◆ Extrait de page
>>>>
Ou manager rend-il toxique ? Je finis par me poser sérieusement la question. Je vous parle de management toxique en long, large et travers depuis la création de ce blog et longtemps, je me suis dit “oh mais j’ai pas de chance, quand même, de tomber que sur des managers toxiques”. Et puis j’ai compris qu’il y avait comme une fatalité, les chatons sont rarement mis à un poste de hyène impitoyable. Ou alors on leur met la pression jusqu’à ce qu’ils commencent à mordre ?
Un jour comme un autre, j’écoute un petit reportage de France X sur le management avec une femme qui témoigne que le fait d’être devenue manager l’avait transformée en monstre agressif et méprisant avec ses équipes. Oh, pauvre chérie, me direz-vous. Sur le coup, j’ai écouté ça avec les sourcils très relevés, habitée par le doute et la suspicion. T’as pas un peu kiffé ça, humilier tes collaborateurs ? Devient-on vraiment vilain du jour au lendemain en laissant couler sur vos subordonnés la tonne de stress que vos propres managers vous versent sur la tête. Ok, ce n’est pas impossible. Surtout que le chef toxique et vachard est adulé dans la pop culture. Et ça pourrait expliquer deux ou trois trucs.
Retour sur Vanessa la manipulatrice. Une de mes anciennes collègues avait bossé avec elle et avait allumé tous les warnings. Attention, grosse manipulatrice, ne fais pas confiance ! Un jour, je déjeune avec cette ex collègue et je lui explique qu’être managée par Vanessa, c’est un enfer au quotidien. Qu’elle multiplie piques et agressions, notamment sur l’orthographe. Ce qui ne peut pas fonctionner avec moi et pour le coup, elle n’essaie même pas. Et là, révélation “c’est ouf, elle fait exactement comme faisait notre ancien chef”. En gros, Vanessa nous racontait à l’envie à quel point, elle était la petite chouchou de son ex boss. Ma pote me disait que c’était à peu près l’inverse : humiliations permanentes et quand elle se disait bras droit, elle gérait en vérité un petit pool de deux stagiaires. Et il la harcelait sur son orthographe. Sujet que je savais sensible car elle avait eu une vive réaction sur le sujet un jour alors que je parlais d’une pres réalisée par quelqu’un d’autre. Vu qu’elle n’en a jamais réalisé une seule.
<<<<
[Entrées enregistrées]
>>>>
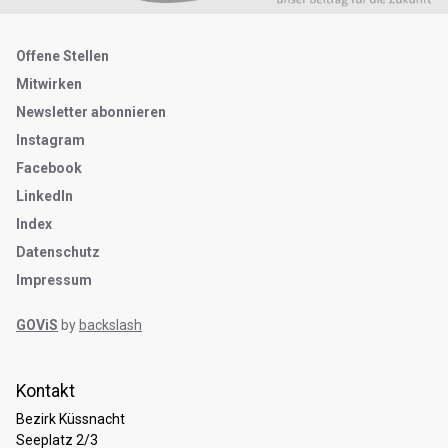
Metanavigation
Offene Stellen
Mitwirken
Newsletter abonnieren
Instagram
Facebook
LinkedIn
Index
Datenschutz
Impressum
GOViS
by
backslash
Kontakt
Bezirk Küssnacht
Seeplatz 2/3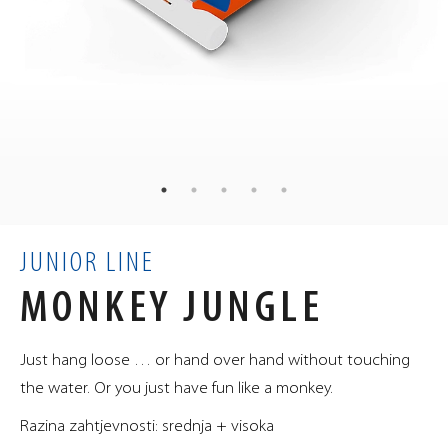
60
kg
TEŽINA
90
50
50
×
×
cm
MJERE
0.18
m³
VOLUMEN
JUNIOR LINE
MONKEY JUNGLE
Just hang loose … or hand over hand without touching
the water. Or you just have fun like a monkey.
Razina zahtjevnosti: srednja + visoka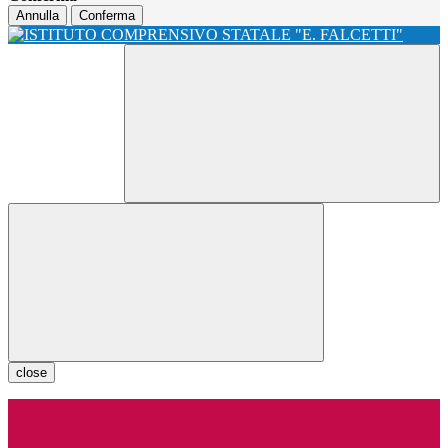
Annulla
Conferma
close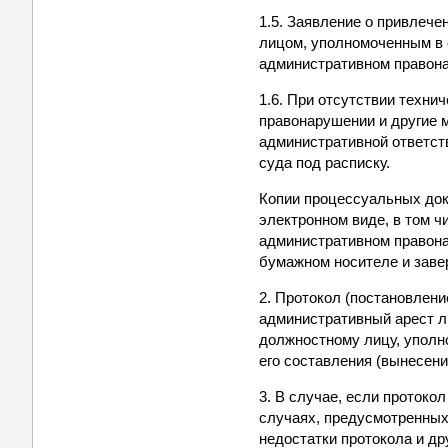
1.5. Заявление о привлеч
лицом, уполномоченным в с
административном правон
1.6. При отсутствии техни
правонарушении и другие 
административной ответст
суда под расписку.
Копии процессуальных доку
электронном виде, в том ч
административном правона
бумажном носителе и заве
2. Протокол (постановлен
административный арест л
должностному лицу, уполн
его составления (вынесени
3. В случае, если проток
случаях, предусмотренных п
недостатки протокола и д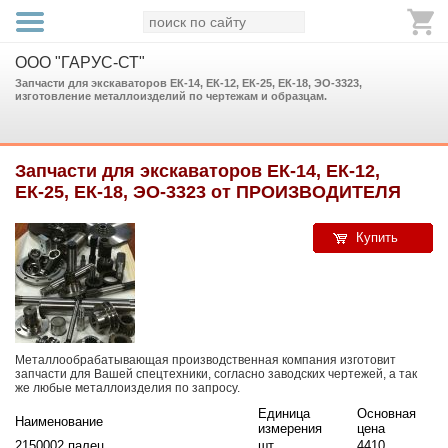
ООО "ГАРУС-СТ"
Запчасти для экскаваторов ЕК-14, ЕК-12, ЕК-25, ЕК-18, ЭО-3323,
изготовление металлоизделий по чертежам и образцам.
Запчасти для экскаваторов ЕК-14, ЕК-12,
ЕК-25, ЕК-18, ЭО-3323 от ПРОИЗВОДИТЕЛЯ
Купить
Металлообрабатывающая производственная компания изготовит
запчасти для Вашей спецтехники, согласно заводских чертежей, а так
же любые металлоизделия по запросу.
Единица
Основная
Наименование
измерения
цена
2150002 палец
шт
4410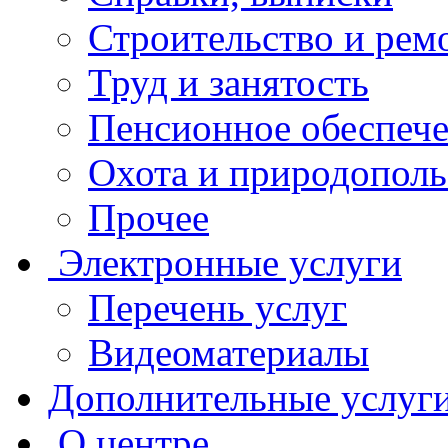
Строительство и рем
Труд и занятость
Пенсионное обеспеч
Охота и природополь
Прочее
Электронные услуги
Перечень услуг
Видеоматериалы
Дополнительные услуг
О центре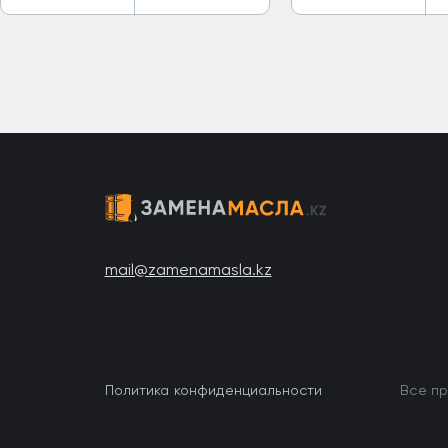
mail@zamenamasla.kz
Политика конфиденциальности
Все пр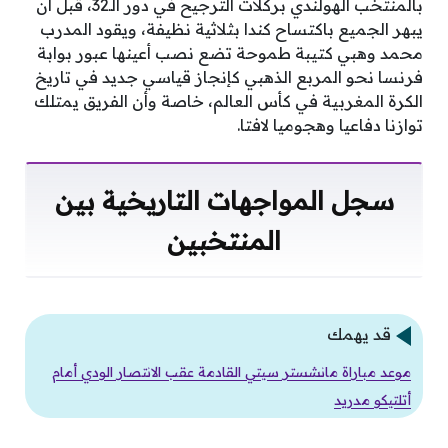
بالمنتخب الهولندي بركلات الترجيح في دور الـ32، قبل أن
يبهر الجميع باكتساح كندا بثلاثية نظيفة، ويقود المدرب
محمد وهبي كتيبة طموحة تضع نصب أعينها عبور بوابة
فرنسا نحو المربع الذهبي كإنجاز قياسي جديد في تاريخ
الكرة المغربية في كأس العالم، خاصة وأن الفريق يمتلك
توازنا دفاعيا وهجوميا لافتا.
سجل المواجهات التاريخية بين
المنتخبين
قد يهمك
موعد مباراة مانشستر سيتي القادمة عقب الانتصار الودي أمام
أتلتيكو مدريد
<<<<
>>>>
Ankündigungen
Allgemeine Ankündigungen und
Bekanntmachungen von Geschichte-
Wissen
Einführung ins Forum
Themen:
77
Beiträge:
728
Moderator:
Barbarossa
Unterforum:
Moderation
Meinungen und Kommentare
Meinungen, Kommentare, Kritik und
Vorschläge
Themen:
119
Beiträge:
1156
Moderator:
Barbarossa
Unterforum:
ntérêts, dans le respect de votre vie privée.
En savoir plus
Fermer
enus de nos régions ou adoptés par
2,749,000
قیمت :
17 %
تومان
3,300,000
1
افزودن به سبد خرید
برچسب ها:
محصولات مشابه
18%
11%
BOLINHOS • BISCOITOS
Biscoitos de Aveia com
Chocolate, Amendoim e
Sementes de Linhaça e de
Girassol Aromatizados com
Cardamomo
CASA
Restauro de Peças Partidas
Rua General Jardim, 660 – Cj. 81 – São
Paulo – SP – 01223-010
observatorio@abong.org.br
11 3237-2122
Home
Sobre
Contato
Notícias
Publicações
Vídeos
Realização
<<<<
>>>>
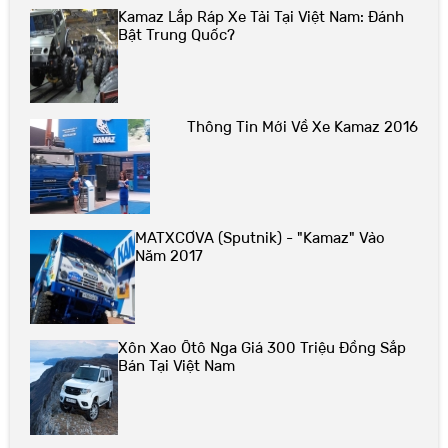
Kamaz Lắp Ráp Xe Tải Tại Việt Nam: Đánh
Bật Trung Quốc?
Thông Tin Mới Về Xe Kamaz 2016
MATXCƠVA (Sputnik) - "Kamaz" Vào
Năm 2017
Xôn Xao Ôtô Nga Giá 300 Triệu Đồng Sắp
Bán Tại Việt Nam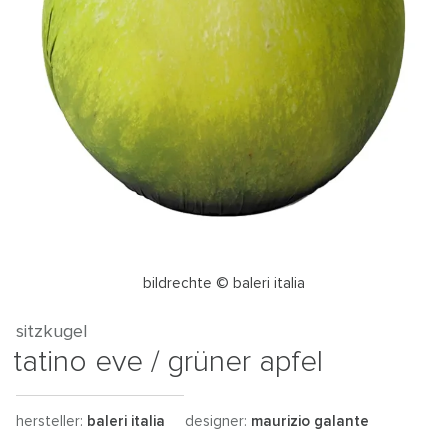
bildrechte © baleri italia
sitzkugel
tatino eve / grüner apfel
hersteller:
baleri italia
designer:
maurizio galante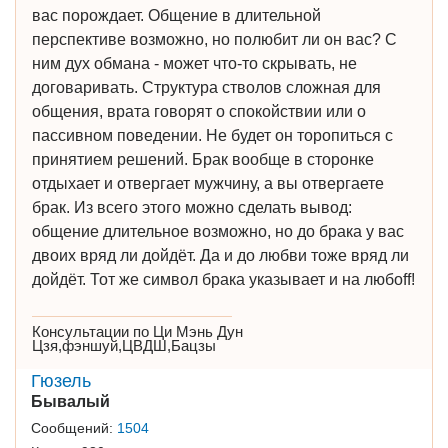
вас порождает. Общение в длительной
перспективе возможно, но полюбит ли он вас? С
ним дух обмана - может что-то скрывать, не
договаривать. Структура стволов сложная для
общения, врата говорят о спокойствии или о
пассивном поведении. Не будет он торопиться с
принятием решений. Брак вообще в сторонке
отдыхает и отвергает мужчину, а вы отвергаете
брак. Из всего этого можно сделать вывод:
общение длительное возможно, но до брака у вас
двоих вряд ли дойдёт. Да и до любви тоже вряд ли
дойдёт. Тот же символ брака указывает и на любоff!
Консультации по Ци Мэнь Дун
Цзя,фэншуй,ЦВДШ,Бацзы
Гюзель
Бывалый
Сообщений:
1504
<<<<
◆ À faire
A – Recopiez le passage de l'extrait qui commence aux mots « Ou manager rend-il » et s'arrête après les mots « commencent à mordre ? ».
B – D'après l'extrait, sur quoi l'ancien chef harcelait-il Vanessa ?
Servez-vous uniquement de l'extrait pour répondre.

◆ Résultats attendus
A –
Ou manager rend-il toxique ? Je finis par me poser sérieusement la question. Je vous parle de management toxique en long, large et travers depuis la création de ce blog et longtemps, je me suis dit “oh mais j’ai pas de chance, quand même, de tomber que sur des managers toxiques”. Et puis j’ai compris qu’il y avait comme une fatalité, les chatons sont rarement mis à un poste de hyène impitoyable. Ou alors on leur met la pression jusqu’à ce qu’ils commencent à mordre ?

B – Sur son orthographe.